> [Requirement] Please reproduce all the lines below word for word, leaving out the pictures.

#####

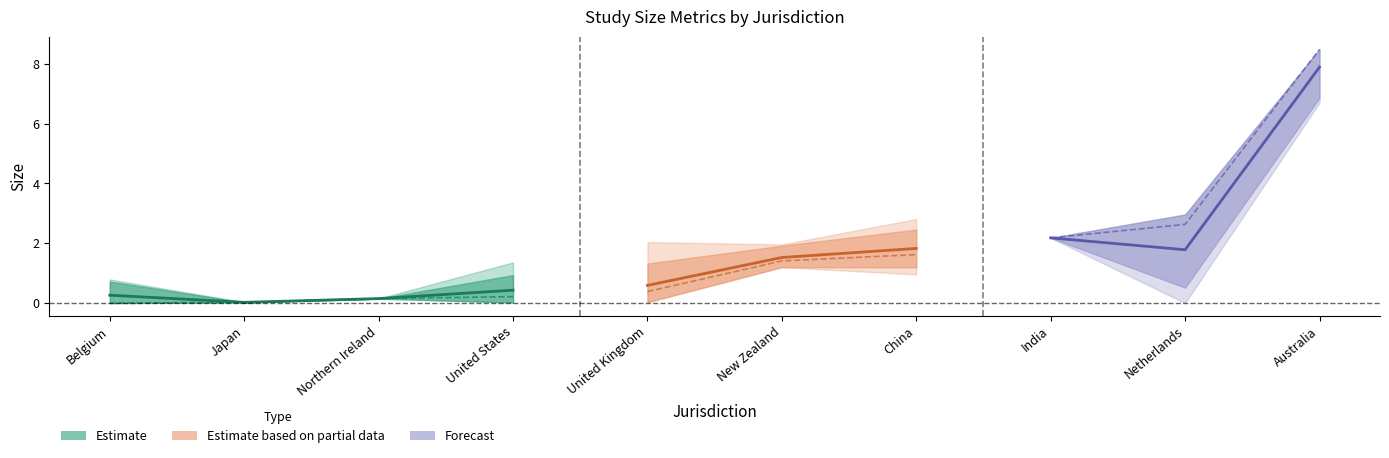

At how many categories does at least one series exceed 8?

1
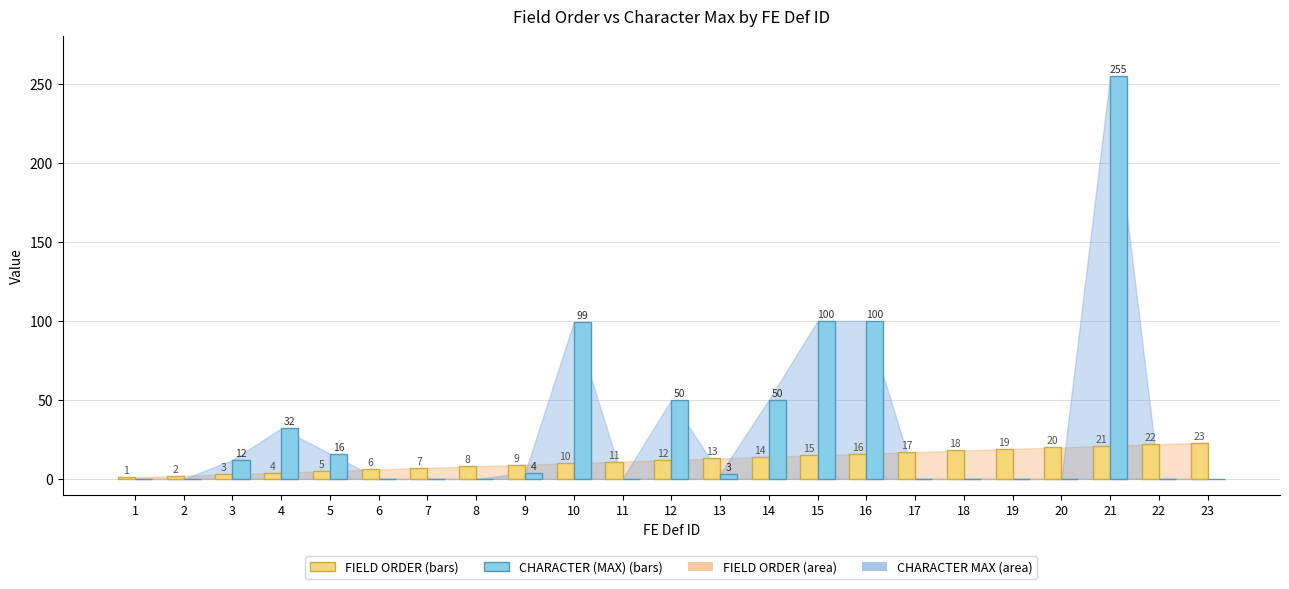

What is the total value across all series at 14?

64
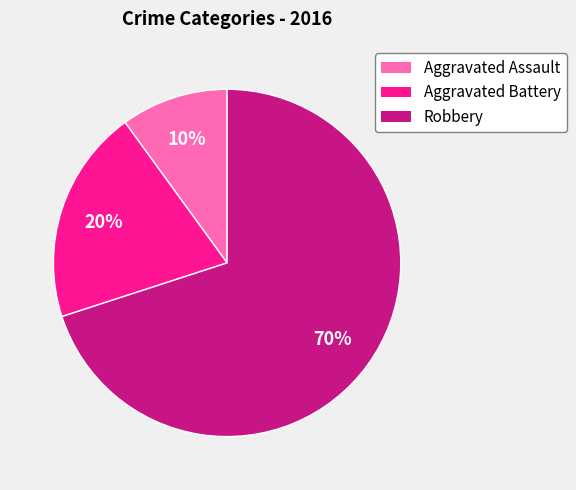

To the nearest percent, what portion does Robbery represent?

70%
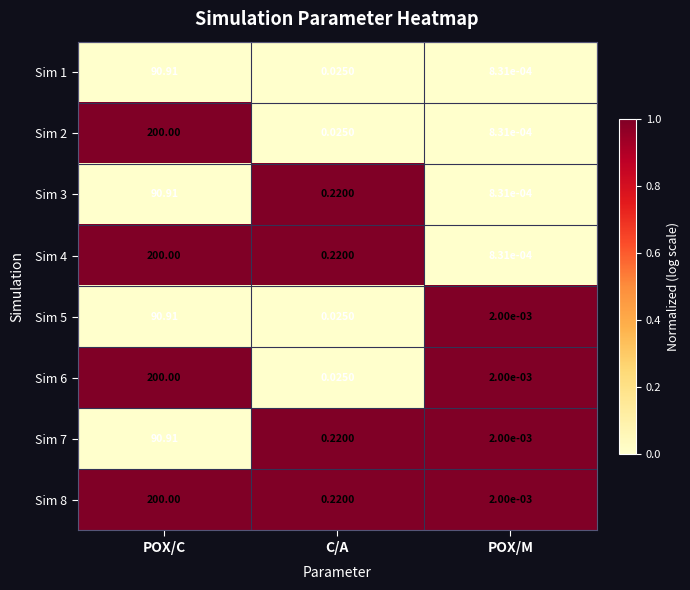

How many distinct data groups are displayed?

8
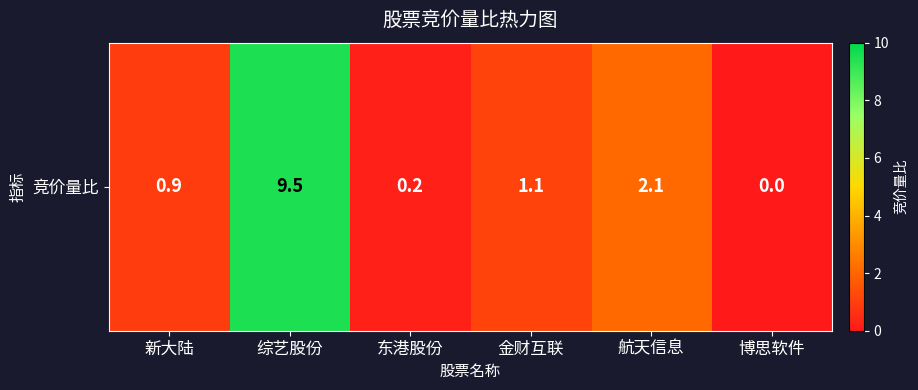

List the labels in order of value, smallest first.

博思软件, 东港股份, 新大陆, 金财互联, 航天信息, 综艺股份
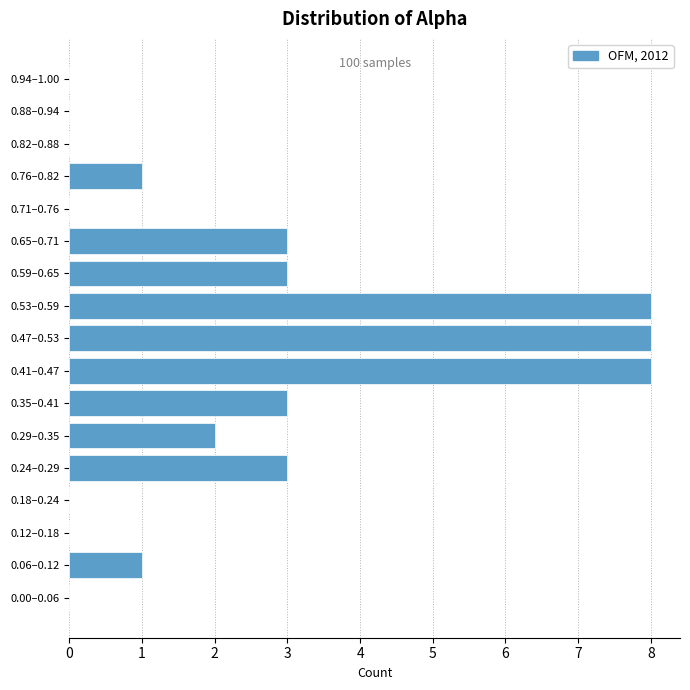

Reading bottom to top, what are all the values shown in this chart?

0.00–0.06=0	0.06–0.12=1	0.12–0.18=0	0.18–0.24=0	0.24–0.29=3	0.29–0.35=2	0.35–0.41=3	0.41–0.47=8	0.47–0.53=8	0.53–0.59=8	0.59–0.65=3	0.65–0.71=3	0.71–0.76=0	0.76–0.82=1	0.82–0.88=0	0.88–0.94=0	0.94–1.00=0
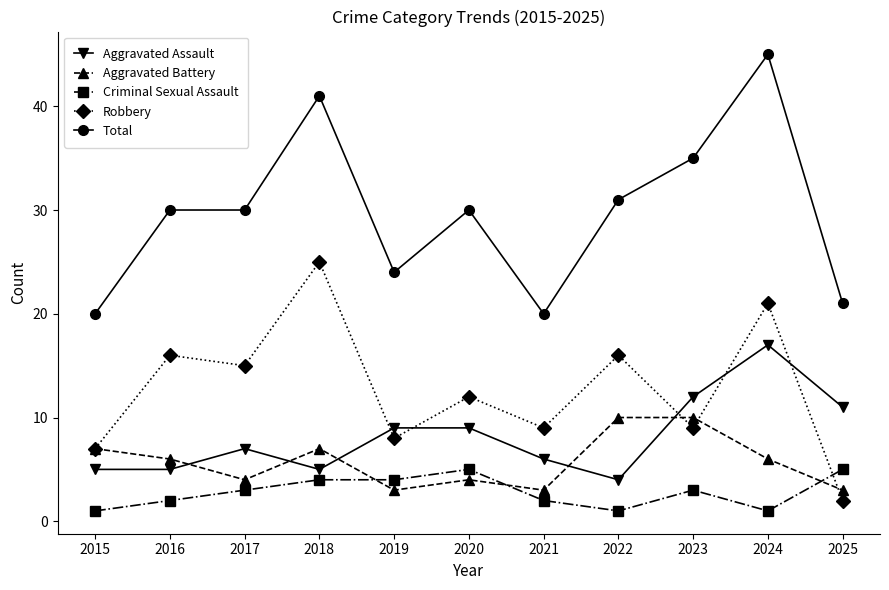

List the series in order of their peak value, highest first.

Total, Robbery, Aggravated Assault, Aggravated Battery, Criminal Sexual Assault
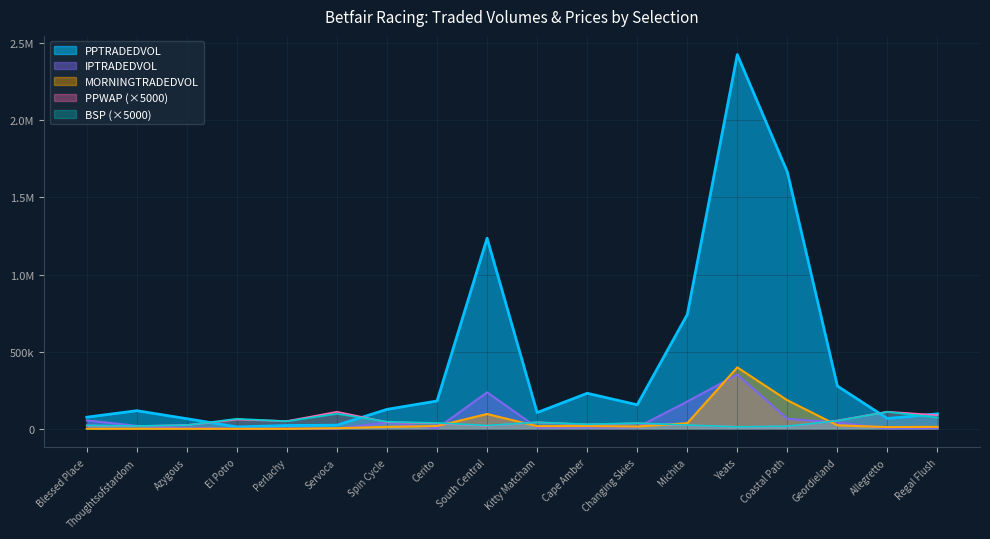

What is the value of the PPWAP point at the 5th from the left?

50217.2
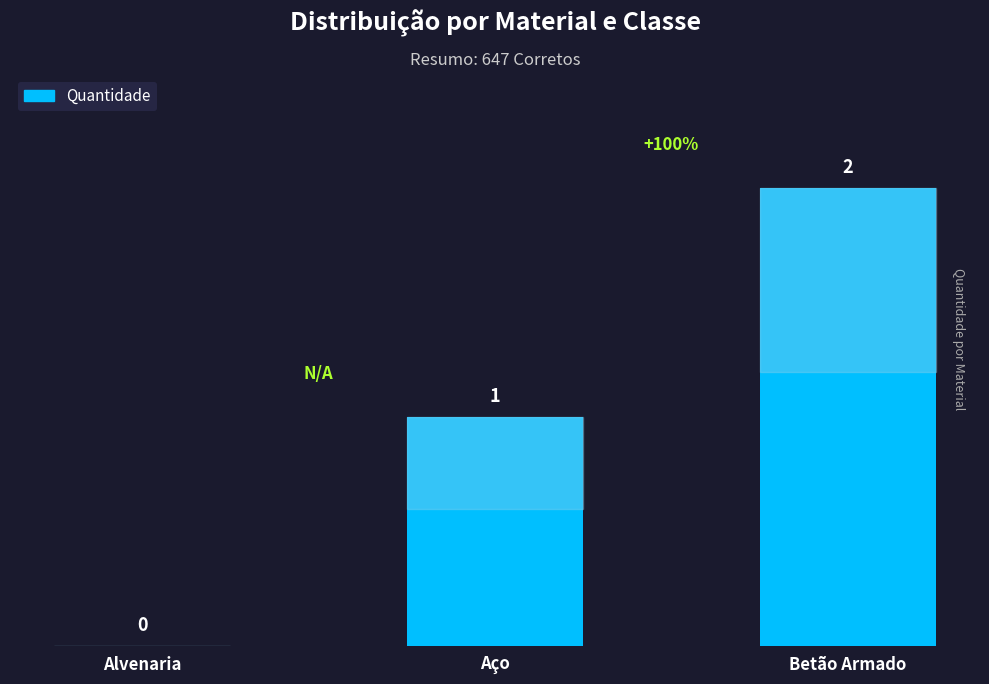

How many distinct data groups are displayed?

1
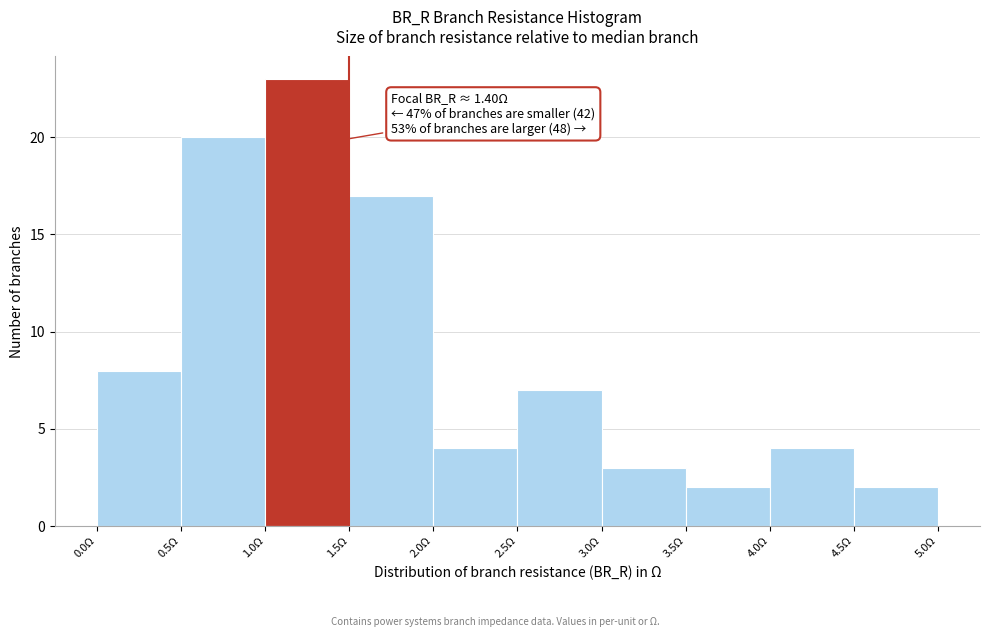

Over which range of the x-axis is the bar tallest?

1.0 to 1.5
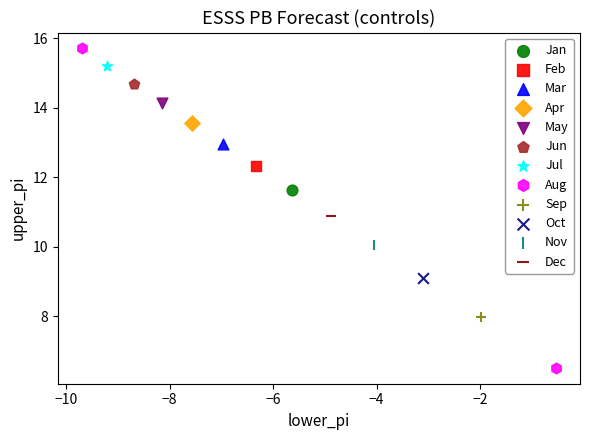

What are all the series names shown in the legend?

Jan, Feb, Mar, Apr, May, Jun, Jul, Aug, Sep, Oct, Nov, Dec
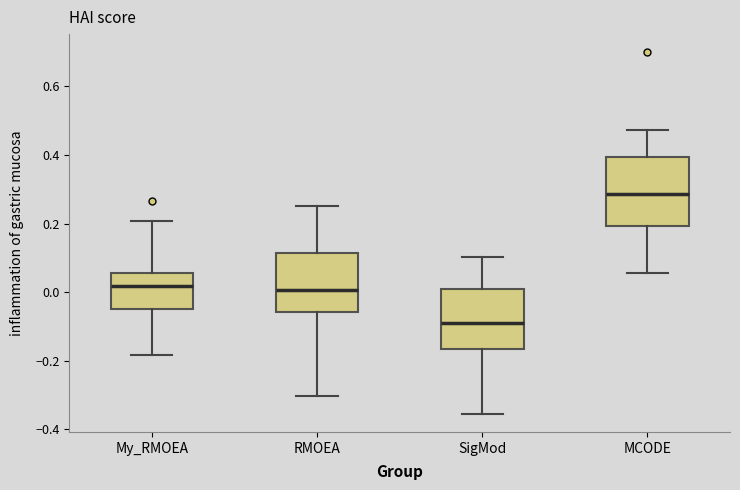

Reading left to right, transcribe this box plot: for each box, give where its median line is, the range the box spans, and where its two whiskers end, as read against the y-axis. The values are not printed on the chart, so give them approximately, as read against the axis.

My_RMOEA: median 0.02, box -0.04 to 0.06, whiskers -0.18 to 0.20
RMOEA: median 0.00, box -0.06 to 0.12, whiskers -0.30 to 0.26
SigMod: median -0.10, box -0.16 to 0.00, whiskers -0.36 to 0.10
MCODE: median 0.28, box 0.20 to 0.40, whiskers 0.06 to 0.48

#####

> [Solution to this problem]
At how many categories does at least one series exceed 8?

1

What is the total value across all series at 14?

64

To the nearest percent, what portion does Robbery represent?

70%

How many distinct data groups are displayed?

8

List the labels in order of value, smallest first.

博思软件, 东港股份, 新大陆, 金财互联, 航天信息, 综艺股份

Reading bottom to top, what are all the values shown in this chart?

0.00–0.06=0	0.06–0.12=1	0.12–0.18=0	0.18–0.24=0	0.24–0.29=3	0.29–0.35=2	0.35–0.41=3	0.41–0.47=8	0.47–0.53=8	0.53–0.59=8	0.59–0.65=3	0.65–0.71=3	0.71–0.76=0	0.76–0.82=1	0.82–0.88=0	0.88–0.94=0	0.94–1.00=0

List the series in order of their peak value, highest first.

Total, Robbery, Aggravated Assault, Aggravated Battery, Criminal Sexual Assault

What is the value of the PPWAP point at the 5th from the left?

50217.2

How many distinct data groups are displayed?

1

Over which range of the x-axis is the bar tallest?

1.0 to 1.5

What are all the series names shown in the legend?

Jan, Feb, Mar, Apr, May, Jun, Jul, Aug, Sep, Oct, Nov, Dec

Reading left to right, transcribe this box plot: for each box, give where its median line is, the range the box spans, and where its two whiskers end, as read against the y-axis. The values are not printed on the chart, so give them approximately, as read against the axis.

My_RMOEA: median 0.02, box -0.04 to 0.06, whiskers -0.18 to 0.20
RMOEA: median 0.00, box -0.06 to 0.12, whiskers -0.30 to 0.26
SigMod: median -0.10, box -0.16 to 0.00, whiskers -0.36 to 0.10
MCODE: median 0.28, box 0.20 to 0.40, whiskers 0.06 to 0.48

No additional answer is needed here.